Deal offered in university pensions row

By Sean Coughlan
BBC News education and family correspondent

Image source, PA
Image caption,
University staff will decide on Tuesday whether to back the deal announced by unions and employers

An agreement has been reached by university union leaders and employers to end the strike over pension cuts.

But there have been calls from some strikers to turn down the deal and push for a more "decisive victory".

If the deal is backed by union representatives meeting on Tuesday, the strike will be suspended.

The agreement would mean a new, independent re-evaluation of the pension deficit and temporary arrangements to tackle the funding gap.

But an open letter has called the agreement "completely unacceptable" and wants university staff to reject the deal reached by the University and College Union's negotiators.

Now in its fourth week, the strike has seen classes cancelled in more than 60 universities, with the threat of disruption for end-of-year exams and assessments.

The universities minister Sam Gyimah had called for students to be given refunds on fees for lost teaching time.

Joint deal announced

On Monday evening an agreement was announced by the UCU and Universities UK, after talks at the Acas conciliation service.

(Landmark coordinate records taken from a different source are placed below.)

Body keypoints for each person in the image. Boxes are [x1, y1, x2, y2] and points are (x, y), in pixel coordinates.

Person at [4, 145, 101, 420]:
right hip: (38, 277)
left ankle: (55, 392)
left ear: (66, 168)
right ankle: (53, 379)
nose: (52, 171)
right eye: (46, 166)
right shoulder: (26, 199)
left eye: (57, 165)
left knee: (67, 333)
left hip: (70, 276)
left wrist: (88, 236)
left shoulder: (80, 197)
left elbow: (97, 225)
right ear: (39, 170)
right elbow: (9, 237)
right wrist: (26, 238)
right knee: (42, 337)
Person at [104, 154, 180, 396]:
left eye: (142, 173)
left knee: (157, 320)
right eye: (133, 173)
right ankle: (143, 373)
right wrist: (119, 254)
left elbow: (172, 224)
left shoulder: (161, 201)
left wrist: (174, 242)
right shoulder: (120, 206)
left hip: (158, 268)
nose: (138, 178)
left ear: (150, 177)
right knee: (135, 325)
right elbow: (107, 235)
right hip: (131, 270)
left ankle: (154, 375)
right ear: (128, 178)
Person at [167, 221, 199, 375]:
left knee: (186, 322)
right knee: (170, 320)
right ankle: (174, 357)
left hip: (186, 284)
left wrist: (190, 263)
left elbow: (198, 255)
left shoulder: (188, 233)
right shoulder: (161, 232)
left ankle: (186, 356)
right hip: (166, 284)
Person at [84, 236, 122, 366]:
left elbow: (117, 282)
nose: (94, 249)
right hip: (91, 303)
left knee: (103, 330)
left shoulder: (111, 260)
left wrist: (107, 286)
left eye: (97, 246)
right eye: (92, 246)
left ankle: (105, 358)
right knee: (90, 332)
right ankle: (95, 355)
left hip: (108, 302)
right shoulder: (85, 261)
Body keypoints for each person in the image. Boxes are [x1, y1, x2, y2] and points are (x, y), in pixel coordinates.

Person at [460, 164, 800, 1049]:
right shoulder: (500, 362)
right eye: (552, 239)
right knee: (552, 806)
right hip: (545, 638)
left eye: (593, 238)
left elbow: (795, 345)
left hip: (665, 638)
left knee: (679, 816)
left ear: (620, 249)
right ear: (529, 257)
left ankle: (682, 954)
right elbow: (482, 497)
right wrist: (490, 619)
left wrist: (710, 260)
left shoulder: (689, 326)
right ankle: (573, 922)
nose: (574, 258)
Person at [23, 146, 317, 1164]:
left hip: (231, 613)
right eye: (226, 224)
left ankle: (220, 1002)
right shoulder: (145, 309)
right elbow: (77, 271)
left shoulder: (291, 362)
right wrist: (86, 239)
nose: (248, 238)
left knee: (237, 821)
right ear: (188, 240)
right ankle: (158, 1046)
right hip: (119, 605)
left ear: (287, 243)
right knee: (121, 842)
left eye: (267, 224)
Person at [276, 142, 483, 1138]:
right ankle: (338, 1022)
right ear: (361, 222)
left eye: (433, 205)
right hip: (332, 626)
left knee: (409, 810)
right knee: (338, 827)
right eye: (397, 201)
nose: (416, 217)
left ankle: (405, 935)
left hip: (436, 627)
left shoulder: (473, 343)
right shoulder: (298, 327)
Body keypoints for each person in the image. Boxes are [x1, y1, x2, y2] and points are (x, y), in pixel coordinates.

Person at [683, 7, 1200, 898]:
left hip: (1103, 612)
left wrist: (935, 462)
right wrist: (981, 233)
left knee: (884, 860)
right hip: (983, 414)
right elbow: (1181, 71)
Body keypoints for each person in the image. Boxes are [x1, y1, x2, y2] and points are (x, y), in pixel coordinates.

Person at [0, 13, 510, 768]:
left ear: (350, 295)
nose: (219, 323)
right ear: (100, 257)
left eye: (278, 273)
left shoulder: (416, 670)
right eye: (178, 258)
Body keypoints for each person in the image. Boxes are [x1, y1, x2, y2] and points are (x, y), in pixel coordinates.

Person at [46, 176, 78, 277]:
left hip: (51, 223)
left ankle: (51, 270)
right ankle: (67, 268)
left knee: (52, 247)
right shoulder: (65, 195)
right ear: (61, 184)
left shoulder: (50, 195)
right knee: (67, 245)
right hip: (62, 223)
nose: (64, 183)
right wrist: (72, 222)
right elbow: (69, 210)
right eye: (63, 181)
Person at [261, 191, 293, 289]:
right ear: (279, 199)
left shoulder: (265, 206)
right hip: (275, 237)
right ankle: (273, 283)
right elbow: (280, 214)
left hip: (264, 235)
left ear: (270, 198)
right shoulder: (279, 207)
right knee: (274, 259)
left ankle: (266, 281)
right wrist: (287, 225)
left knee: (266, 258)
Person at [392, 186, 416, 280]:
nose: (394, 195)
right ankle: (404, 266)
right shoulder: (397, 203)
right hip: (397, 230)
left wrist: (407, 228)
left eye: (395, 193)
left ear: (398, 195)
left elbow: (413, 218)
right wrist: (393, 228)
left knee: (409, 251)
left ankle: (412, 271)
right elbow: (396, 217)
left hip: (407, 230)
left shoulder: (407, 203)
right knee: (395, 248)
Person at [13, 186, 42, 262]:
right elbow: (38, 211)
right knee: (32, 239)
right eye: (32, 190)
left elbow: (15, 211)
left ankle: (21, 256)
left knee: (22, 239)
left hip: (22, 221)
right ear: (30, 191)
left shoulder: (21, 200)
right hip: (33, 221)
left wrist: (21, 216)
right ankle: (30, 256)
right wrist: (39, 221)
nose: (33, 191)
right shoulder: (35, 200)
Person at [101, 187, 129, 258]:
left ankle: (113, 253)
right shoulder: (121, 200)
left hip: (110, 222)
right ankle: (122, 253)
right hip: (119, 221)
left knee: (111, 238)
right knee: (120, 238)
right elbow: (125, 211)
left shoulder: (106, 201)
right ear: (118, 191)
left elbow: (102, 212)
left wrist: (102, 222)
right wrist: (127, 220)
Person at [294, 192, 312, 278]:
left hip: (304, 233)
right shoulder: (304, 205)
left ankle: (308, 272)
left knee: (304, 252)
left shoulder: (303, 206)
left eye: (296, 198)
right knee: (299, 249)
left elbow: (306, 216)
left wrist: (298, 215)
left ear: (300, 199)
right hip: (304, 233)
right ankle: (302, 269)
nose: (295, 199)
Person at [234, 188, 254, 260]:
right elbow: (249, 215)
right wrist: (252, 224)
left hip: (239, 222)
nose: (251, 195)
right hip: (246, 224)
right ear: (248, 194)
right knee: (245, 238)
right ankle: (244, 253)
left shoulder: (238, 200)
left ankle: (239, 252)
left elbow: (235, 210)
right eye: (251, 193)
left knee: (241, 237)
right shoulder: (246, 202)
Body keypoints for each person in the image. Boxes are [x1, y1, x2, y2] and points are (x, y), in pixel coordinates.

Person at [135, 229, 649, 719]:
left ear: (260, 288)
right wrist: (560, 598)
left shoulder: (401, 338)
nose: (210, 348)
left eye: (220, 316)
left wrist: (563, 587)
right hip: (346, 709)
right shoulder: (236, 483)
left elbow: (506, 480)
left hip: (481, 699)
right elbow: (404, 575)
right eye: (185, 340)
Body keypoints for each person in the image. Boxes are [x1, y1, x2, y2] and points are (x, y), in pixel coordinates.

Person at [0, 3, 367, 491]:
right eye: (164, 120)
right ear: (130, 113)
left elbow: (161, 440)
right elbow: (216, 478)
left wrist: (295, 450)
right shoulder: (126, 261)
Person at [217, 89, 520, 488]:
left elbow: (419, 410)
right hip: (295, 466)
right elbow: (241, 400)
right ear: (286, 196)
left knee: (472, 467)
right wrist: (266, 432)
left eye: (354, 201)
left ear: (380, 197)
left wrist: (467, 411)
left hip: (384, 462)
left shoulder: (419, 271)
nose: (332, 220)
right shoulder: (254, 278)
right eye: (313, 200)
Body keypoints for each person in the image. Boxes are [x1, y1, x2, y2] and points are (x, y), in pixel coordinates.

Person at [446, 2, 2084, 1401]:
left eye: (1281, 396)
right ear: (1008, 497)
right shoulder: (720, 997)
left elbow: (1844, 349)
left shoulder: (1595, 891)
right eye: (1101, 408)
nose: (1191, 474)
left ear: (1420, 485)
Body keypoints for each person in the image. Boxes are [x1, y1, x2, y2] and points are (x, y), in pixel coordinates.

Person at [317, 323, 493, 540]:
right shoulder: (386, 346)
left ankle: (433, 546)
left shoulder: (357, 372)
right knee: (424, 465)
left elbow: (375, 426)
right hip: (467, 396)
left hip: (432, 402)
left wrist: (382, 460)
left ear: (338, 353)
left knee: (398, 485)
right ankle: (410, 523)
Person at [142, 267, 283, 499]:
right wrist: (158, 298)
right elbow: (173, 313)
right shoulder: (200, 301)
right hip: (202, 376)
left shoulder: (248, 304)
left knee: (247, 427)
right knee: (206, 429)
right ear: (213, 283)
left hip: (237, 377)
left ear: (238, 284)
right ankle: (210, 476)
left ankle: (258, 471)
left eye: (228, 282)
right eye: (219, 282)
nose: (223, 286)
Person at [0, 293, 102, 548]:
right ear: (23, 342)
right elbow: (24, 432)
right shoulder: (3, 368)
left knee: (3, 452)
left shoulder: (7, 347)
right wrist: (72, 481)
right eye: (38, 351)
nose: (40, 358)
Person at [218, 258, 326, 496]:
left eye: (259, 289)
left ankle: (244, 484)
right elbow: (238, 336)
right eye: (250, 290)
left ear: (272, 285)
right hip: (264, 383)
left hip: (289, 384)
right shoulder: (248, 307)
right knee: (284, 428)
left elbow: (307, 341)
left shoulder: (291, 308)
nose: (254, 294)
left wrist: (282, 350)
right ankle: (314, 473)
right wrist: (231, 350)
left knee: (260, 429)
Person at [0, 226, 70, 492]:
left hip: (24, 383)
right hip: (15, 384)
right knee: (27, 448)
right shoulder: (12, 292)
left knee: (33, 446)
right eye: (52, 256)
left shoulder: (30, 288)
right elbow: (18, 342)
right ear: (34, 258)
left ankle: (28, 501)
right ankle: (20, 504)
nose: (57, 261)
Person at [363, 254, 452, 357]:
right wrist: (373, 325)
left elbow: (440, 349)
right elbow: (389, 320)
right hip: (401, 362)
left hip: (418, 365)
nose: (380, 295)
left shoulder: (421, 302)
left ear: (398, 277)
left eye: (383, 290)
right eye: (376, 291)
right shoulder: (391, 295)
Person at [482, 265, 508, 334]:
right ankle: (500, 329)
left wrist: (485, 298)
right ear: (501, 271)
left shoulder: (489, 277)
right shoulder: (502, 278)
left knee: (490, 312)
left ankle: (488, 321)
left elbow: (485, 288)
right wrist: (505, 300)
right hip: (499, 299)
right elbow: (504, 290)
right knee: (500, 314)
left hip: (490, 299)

The disputed changes to pensions would be put on hold - and a temporary deal would tackle the deficit, with talks to re-open on long-term pension arrangements from 2020.

There would also be an independent re-evaluation of the size of the pension scheme's deficit.

The agreement also indicates that universities would be expected to re-schedule classes disrupted by the strike.

UCU representatives will meet on Tuesday - and if the deal is accepted, the strike will be suspended from Wednesday.

But there have been calls on social media for university staff to reject the deal announced by their union's leadership.

An open letter opposing the deal says that it is only postponing long-term decisions about the pension scheme and says university staff should continue to campaign to "force a more decisive victory".

Universities UK has asked university vice chancellors to say whether they will back the deal by Wednesday afternoon.

It seems likely that many university heads would support the deal agreed with the union.

But the university representative body has told vice chancellors that if the agreement is not accepted the previous pensions proposal would be reinstated, with the "likely outcome" that there would be more strikes in April and May.